═════ Source data ═════

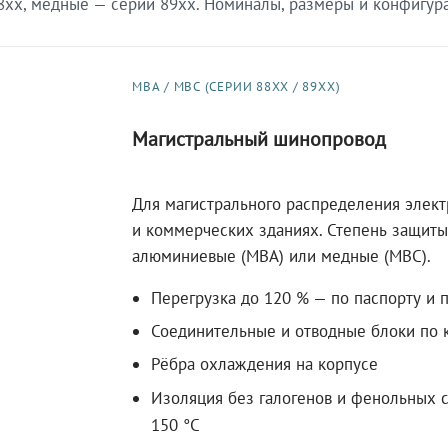
xx, медные — серии 89xx. Номиналы, размеры и конфигурац
МВА / МВС (СЕРИИ 88XX / 89XX)
Магистральный шинопровод
Для магистрального распределения элек
и коммерческих зданиях. Степень защиты 
алюминиевые (МВА) или медные (МВС).
Перегрузка до 120 % — по паспорту и 
Соединительные и отводные блоки по к
Рёбра охлаждения на корпусе
Изоляция без галогенов и фенольных с
150 °C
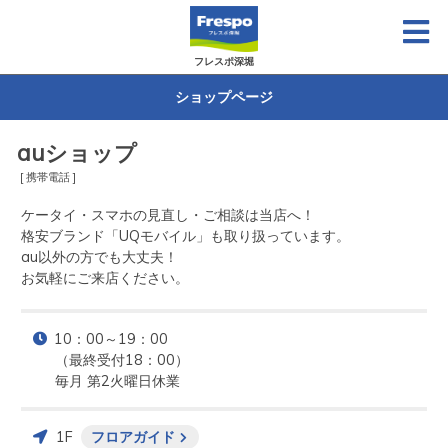
フレスポ深堀
ショップページ
auショップ
[ 携帯電話 ]
ケータイ・スマホの見直し・ご相談は当店へ！

格安ブランド「UQモバイル」も取り扱っています。

au以外の方でも大丈夫！

お気軽にご来店ください。
10：00～19：00

（最終受付18：00）

毎月 第2火曜日休業
1F
フロアガイド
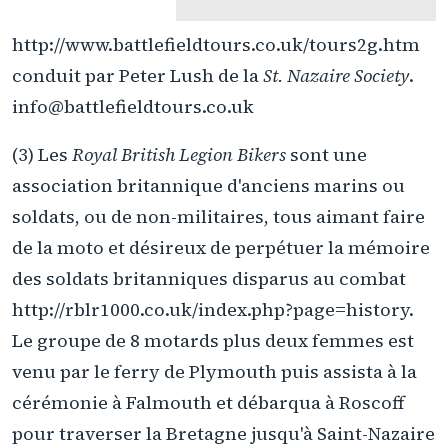
http://www.battlefieldtours.co.uk/tours2g.htm
conduit par Peter Lush de la
St. Nazaire Society
.
info@battlefieldtours.co.uk
(3) Les
Royal British Legion Bikers
sont une
association britannique d'anciens marins ou
soldats, ou de non-militaires, tous aimant faire
de la moto et désireux de perpétuer la mémoire
des soldats britanniques disparus au combat
http://rblr1000.co.uk/index.php?page=history.
Le groupe de 8 motards plus deux femmes est
venu par le ferry de Plymouth puis assista à la
cérémonie à Falmouth et débarqua à Roscoff
pour traverser la Bretagne jusqu'à Saint-Nazaire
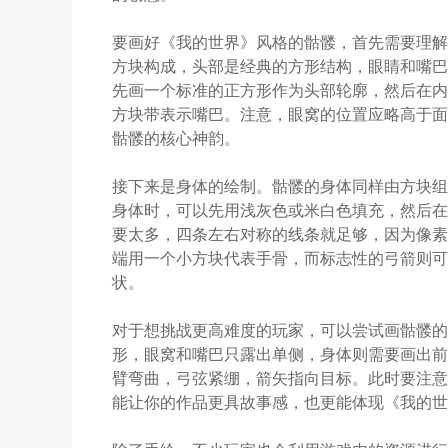
要画好《我的世界》风格的骷髅，首先需要理解
方块构成，头部是经典的方形结构，眼睛和嘴巴
先画一个标准的正方形作为头部轮廓，然后在内
方块带表示嘴巴。注意，眼窝的位置应略高于面
骷髅的核心神韵。
接下来是身体的绘制。骷髅的身体同样由方块组
身体时，可以先用浅灰色或米白色填充，然后在
要太多，四条左右对称的线条就足够，因为像素
端用一个小方块代表手骨，而标志性的弓箭则可
状。
对于想挑战更高难度的玩家，可以尝试画骷髅的
形，眼窝和嘴巴只露出单侧，身体则需要画出前
臂弯曲，弓弦紧绷，箭矢指向目标。此时要注意
能让你的作品更具故事感，也更能体现《我的世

═════

▶ Problem statement
Pick out every line of the material that contains the string "http", matching case exactly, and copy each of those lines.

▶ Exercise result
http://www.battlefieldtours.co.uk/tours2g.htm
http://rblr1000.co.uk/index.php?page=history.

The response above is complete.